Who owns Data Governance
According to DAMA, Data Governance sits at the top of the data management framework and provides direction and oversight for all other data management functions. Ownership typically lies with:
- A Data Office / CDO organization
- Enterprise Information Management
- A cross-functional data governance council representing the business
Security and Compliance are key stakeholders, but not owners. They execute controls based on governance decisions.

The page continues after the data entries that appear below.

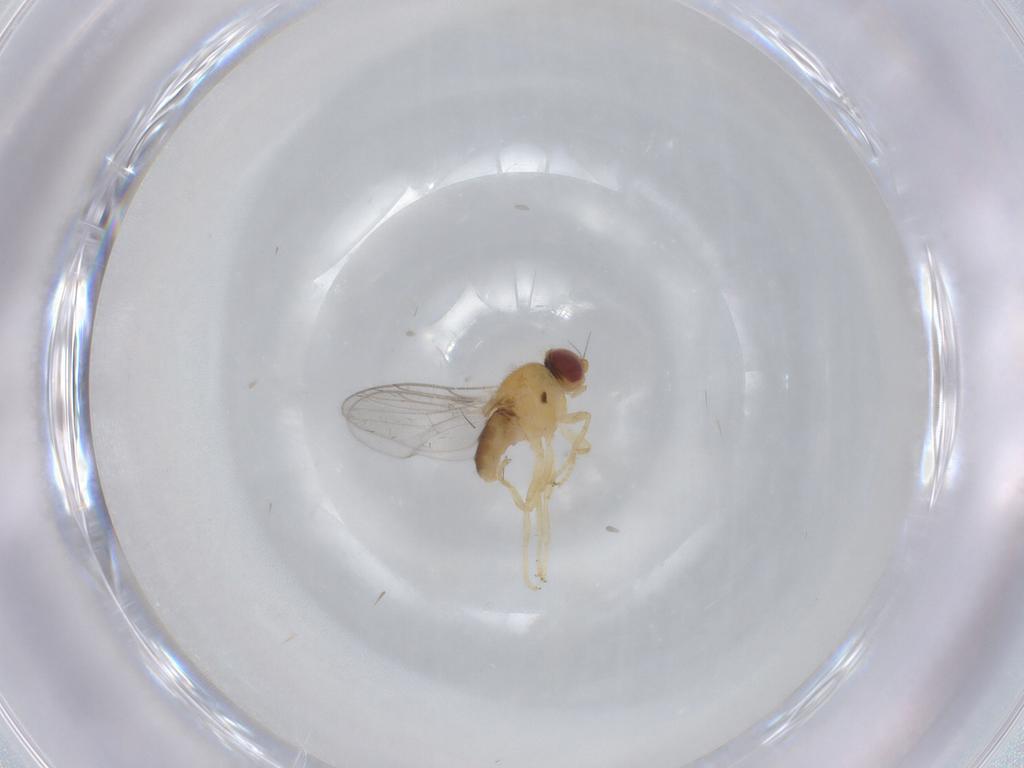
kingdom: Animalia
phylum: Arthropoda
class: Insecta
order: Diptera
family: Chloropidae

Why Data Governance exists
Data Governance ensures:
- Clear data ownership and accountability
- Consistent definitions and business concepts
- Agreed quality standards
- Approved usage rules
Without governance, security and compliance operate in isolation, often enforcing controls on data that is poorly defined or inconsistently owned.
How it is permissioned
DAMA does describe multiple operating models. Centralized, federated, and decentralized models are all valid, depending on organizational maturity and culture. What matters is that:
- Decision rights are clearly defined
- Roles such as data owner, steward, and custodian are formally assigned
- Tools reflect these roles, but authority comes from governance, not technology
Key distinction
- Governance decides who is allowed to decide
- Security decides how data is protected
- Compliance decides how long data is kept and why
If you’re interested in going deeper into this, I strongly recommend the DAMA-DMBOK 2.0, which lays out this operating model in detail.
Also worth noting: DAMA-DMBOK 3.0 is currently in development.